Una critica che attraversa le epoche della tv

Le sue parole, che riecheggiano vecchie polemiche su modelli televisivi ormai superati, tracciano un solco netto tra un passato, che lei giudica non del tutto archiviato, e un presente dove certi stereotipi, a suo dire, non dovrebbero più trovare spazio. «"Non è la Rai" era scabroso, poi sono arrivate le letterine, le meteorine», ha ricordato Gerini, costruendo un parallelismo storico che evidenzia una certa persistenza di forme di spettacolarizzazione del Corpo femminile. Quel che la colpisce, e che ha voluto sottolineare con forza, è il permanere di uno schema consolidato, quasi immutabile nonostante il trascorrere del tempo e l’evoluzione, almeno parziale, dei costumi. «Ancora oggi che sono passati cento anni, vedo il presentatore e la bella ragazza che va a girare la lettera», ha aggiunto, dipingendo un’immagine che, secondo la sua prospettiva, appare desueta e fuori luogo in una programmazione che ambisce a essere contemporanea.

La provocatoria proposta di cambiamento

La sua non è stata, tuttavia, una semplice constatazione di un disagio, ma si è trasformata in una provocatoria proposta di rinnovamento, lanciata quasi a sfidare le logiche produttive più conservative. «Tu dici "Chi ci metto a girare la lettera?" E mettici un ragazzo! Porello, perché non ci può stare un ragazzo?», ha chiesto retoricamente, scardinando con una domanda apparentemente semplice un’abitudine visiva radicata in decenni di televisione. L’idea, che potrebbe apparire banale, contiene in realtà una carica di rottura significativa, spingendo per un ribaltamento dei ruoli o, quantomeno, per una loro normalizzazione. La sua soluzione, del resto, non si limita a una semplice sostituzione, ma abbraccia una possibilità più inclusiva: «Magari tutti e due, vestiti normali», ha specificato, indicando una strada di semplice parità e di sobrietà, lontana da quelle che lei percepisce come inutili e superate esibizioni.

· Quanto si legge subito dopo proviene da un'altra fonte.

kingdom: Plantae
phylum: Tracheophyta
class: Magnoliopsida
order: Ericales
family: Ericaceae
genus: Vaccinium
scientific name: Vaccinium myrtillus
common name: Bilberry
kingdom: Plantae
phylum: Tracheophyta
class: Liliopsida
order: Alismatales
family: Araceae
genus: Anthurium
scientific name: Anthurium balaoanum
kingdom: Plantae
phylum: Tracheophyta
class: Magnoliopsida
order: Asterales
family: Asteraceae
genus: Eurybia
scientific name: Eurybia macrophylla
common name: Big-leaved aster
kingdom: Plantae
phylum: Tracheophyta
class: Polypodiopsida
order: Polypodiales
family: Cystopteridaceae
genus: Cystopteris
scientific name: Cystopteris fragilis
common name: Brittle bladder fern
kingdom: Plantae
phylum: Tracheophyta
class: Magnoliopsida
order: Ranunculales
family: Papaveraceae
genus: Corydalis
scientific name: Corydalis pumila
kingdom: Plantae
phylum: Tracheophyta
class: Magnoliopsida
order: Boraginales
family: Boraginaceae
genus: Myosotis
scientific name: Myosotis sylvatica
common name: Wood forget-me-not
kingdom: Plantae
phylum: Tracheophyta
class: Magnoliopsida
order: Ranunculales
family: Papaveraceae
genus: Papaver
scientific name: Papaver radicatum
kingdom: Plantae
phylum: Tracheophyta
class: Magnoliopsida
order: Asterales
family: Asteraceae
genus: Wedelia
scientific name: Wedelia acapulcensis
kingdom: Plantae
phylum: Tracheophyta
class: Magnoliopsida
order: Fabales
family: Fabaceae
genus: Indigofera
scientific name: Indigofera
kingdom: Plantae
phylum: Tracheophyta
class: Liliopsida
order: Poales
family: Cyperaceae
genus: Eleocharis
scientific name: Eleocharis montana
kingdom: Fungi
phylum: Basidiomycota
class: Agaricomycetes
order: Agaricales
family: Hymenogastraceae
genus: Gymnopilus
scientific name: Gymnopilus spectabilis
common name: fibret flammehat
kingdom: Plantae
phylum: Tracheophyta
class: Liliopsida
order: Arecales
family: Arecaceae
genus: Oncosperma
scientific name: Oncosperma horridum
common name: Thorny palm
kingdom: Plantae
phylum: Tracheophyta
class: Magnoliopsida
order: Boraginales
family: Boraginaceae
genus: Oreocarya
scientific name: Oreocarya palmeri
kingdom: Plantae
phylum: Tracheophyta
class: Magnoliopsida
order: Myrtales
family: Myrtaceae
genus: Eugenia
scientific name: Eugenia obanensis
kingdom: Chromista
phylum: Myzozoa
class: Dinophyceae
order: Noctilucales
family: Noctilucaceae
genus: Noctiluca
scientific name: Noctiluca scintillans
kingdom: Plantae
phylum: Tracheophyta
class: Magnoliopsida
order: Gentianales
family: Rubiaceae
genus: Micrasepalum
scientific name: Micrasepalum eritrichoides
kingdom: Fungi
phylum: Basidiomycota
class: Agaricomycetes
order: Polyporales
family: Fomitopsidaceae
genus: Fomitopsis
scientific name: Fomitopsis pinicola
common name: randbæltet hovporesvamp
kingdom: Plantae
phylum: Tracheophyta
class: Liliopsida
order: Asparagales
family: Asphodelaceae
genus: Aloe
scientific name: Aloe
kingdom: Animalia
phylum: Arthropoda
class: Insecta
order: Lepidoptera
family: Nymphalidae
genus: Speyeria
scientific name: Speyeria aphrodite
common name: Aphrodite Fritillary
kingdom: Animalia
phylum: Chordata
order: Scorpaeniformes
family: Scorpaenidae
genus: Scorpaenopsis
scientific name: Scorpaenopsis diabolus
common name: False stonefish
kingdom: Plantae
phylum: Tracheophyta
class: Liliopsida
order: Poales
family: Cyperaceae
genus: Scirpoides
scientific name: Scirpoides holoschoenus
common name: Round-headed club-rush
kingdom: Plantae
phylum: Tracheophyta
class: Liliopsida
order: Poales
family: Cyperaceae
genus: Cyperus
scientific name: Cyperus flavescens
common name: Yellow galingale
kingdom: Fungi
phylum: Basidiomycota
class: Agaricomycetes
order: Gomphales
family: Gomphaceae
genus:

Il cuore di una questione non risolta

Al di là della stoccata personale, che inevitabilmente coinvolge Samira Lui pur senza attaccarla direttamente in quanto persona, le dichiarazioni dell’attrice pongono l’accento su una questione di fondo che periodicamente riemerge nel dibattito pubblico. Il suo intervento, per quanto asciutto e diretto, solleva infatti interrogativi sul modo in cui la televisione generalista costruisce e propone certi modelli, soprattutto in riferimento alla figura femminile, spesso relegata in spazi di pura cornice estetica. Quella che per molti è una tradizione innocua, un elemento folkloristico dei game show, per altri, come Claudia Gerini, rappresenta invece il sintomo di un ritardo culturale, un’immagine che fatica a dialogare con i tempi. La sua critica, netta e volutamente provocatoria, risuona così come un monito verso un medium potente, invitato a guardare avanti e a liberarsi, finalmente, di alcuni cliché che ne appannano la modernità.